There are still some minor niggles with the show. Towards the beginning I found myself wondering exactly what Hercules and Pythagoras' jobs are, and how they make money, other than adventuring (which seems unlikely given neither of them are much for fighting). They seem to be doing security of some kind? Which is what's boring Jason?
Even more problematically, we hear the maenads speak some Greek, which just draws attention to the still-unresolved issue of exactly what language everyone's speaking and how they're able to understand one another if Jason's speaking English and everyone else is speaking Greek. Or are they speaking English? Hmm. As with Stargate (which did at least provide a handwave explanation for the entire multiverse speaking English) I guess we shouldn't worry about that too much. And although we keep being promised some mystical explanation, the satyrs' refusal to attack Jason did seem awfully convenient.

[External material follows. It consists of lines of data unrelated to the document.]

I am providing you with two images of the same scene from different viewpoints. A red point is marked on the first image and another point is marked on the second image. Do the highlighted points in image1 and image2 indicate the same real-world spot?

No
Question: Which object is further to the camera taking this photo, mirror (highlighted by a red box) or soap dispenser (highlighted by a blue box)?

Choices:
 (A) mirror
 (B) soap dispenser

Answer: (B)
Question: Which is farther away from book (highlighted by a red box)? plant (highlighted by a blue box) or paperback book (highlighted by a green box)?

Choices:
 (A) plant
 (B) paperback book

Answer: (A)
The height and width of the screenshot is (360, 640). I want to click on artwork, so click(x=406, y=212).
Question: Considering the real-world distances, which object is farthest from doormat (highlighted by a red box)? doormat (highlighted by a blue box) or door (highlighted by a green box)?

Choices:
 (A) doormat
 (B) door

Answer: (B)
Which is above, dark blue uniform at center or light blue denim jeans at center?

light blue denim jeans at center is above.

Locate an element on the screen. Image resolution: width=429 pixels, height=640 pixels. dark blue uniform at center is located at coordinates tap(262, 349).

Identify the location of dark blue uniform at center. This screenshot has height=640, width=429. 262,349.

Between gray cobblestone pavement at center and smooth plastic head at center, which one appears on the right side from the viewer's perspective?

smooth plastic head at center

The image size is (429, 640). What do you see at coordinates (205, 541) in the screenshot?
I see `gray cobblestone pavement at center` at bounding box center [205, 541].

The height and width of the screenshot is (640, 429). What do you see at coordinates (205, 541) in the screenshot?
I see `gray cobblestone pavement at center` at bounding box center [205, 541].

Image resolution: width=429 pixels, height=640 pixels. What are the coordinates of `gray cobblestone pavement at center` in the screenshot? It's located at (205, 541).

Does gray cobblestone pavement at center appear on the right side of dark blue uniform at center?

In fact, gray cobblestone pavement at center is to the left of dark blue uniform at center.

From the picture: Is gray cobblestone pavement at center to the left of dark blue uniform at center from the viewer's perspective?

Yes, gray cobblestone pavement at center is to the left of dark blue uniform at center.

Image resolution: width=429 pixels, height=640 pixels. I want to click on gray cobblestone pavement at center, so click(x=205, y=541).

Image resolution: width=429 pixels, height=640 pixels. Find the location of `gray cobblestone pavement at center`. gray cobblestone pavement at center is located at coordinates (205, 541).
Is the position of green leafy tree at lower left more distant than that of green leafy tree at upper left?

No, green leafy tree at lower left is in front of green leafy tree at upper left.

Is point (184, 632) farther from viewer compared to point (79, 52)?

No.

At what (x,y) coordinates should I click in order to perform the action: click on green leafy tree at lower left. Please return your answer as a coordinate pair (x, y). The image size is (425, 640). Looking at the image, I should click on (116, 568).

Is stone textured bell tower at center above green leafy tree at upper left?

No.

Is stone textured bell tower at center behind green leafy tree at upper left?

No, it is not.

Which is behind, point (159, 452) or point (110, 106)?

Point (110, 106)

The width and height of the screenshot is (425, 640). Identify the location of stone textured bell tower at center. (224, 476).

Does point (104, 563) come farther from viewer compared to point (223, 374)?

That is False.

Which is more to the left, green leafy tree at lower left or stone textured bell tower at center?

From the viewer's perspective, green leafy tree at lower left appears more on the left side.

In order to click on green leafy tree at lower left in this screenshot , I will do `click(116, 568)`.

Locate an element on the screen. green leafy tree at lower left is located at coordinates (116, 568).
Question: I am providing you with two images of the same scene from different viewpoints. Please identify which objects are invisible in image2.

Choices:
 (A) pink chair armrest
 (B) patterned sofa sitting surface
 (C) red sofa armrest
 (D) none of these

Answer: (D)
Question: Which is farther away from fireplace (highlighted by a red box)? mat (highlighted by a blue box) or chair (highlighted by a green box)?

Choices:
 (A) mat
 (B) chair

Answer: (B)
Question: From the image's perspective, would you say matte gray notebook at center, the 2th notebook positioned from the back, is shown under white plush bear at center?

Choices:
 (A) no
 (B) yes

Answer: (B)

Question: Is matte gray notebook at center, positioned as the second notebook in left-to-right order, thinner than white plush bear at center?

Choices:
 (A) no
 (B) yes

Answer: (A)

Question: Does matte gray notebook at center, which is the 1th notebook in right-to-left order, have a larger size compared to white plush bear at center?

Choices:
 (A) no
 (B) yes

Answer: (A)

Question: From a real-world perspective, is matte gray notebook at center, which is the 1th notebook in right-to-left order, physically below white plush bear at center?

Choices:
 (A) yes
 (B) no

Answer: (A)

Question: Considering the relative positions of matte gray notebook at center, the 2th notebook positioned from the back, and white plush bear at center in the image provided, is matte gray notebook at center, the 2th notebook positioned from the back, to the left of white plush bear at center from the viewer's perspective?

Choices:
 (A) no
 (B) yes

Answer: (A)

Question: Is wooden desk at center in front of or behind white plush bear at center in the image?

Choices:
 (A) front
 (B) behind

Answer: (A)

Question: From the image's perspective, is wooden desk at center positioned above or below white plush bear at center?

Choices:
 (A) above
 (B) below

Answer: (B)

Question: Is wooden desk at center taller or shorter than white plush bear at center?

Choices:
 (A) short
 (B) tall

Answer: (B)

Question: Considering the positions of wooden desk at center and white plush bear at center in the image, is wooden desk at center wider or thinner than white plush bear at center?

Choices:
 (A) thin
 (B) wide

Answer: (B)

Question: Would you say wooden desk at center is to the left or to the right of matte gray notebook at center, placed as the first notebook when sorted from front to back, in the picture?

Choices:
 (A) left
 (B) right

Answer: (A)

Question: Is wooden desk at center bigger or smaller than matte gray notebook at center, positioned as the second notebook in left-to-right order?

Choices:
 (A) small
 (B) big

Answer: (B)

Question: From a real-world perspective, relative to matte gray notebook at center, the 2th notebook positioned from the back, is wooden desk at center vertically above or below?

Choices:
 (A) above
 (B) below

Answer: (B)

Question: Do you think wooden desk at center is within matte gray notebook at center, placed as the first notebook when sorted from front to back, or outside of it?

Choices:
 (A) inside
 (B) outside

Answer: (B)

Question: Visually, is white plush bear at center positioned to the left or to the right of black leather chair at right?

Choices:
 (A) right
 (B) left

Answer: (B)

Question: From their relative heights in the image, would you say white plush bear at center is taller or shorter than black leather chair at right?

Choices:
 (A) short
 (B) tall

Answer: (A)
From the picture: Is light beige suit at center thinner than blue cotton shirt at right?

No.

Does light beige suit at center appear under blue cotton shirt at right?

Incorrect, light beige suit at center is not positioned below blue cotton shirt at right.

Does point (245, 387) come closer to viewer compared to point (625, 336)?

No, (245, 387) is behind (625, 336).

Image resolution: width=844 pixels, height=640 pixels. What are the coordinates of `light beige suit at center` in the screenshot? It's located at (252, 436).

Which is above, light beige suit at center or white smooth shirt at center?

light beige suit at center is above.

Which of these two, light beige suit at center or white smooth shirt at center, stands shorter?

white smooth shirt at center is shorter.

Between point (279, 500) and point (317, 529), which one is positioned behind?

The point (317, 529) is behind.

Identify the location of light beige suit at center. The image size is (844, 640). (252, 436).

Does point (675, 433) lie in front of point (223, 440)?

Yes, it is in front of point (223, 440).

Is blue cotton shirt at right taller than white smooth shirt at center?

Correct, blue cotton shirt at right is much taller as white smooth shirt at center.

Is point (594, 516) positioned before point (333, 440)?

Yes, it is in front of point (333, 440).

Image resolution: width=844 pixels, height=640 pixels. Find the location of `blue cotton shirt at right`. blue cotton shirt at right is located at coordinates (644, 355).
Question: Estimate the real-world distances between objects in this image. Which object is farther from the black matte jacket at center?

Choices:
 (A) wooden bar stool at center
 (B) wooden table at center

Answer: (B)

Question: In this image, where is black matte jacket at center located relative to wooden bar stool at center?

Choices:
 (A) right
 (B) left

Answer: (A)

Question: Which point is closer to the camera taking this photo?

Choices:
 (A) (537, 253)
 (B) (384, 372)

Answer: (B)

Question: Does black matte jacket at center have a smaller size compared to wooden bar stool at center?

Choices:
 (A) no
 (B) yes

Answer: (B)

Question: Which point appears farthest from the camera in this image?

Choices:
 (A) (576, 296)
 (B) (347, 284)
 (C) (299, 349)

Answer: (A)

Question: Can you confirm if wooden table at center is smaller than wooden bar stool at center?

Still, niggles aside, this was another fun and beautifully shot episode. Ariadne still doesn't have much of a personality but Medusa does, and both she and Hercules showed an endearing kindness (even if I was distracted throughout by imagining Demetria's father as Cato). There's only so many weeks we can watch the Oracle make obscure, enigmatic statements though...
Jason: I nearly died of boredom twice.
Pythagoras: So your cunning plan to avoid your debts is to get yourself killed?